Substitute "simple interface" for "minimal interface" in the lines below and give them again with nothing else changed. Leave the pictures out of your answer.

═════ Materials provided

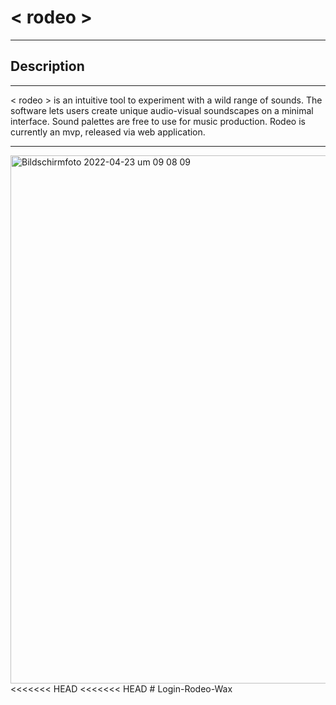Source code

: # < rodeo >
---
## Description
---
< rodeo > is an intuitive tool to experiment with a wild range of sounds. The software lets users create unique audio-visual soundscapes on a minimal interface. Sound palettes are free to use for music production. Rodeo is currently an mvp, released via web application.

---
<img width="845" alt="Bildschirmfoto 2022-04-23 um 09 08 09" src="https://user-images.githubusercontent.com/98758113/164884294-38df08e8-8e2f-4cd7-890b-a9e1ed9abaa1.png">
<<<<<<< HEAD
<<<<<<< HEAD
# Login-Rodeo-Wax

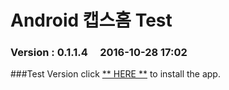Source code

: # Android 캡스홈 Test

### Version  :  0.1.1.4&nbsp;&nbsp;&nbsp;&nbsp;&nbsp;2016-10-28 17:02
###Test Version
click [** HERE **](https://github.com/ncomztwo/ADTCapsHome/raw/master/Test_Version/ADTCapsHomeService.apk) to install the app.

══════════

Reply
Source code

: # < rodeo >
---
## Description
---
< rodeo > is an intuitive tool to experiment with a wild range of sounds. The software lets users create unique audio-visual soundscapes on a simple interface. Sound palettes are free to use for music production. Rodeo is currently an mvp, released via web application.

---
<img width="845" alt="Bildschirmfoto 2022-04-23 um 09 08 09" src="https://user-images.githubusercontent.com/98758113/164884294-38df08e8-8e2f-4cd7-890b-a9e1ed9abaa1.png">
<<<<<<< HEAD
<<<<<<< HEAD
# Login-Rodeo-Wax

Source code

: # Android 캡스홈 Test

### Version  :  0.1.1.4&nbsp;&nbsp;&nbsp;&nbsp;&nbsp;2016-10-28 17:02
###Test Version
click [** HERE **](https://github.com/ncomztwo/ADTCapsHome/raw/master/Test_Version/ADTCapsHomeService.apk) to install the app.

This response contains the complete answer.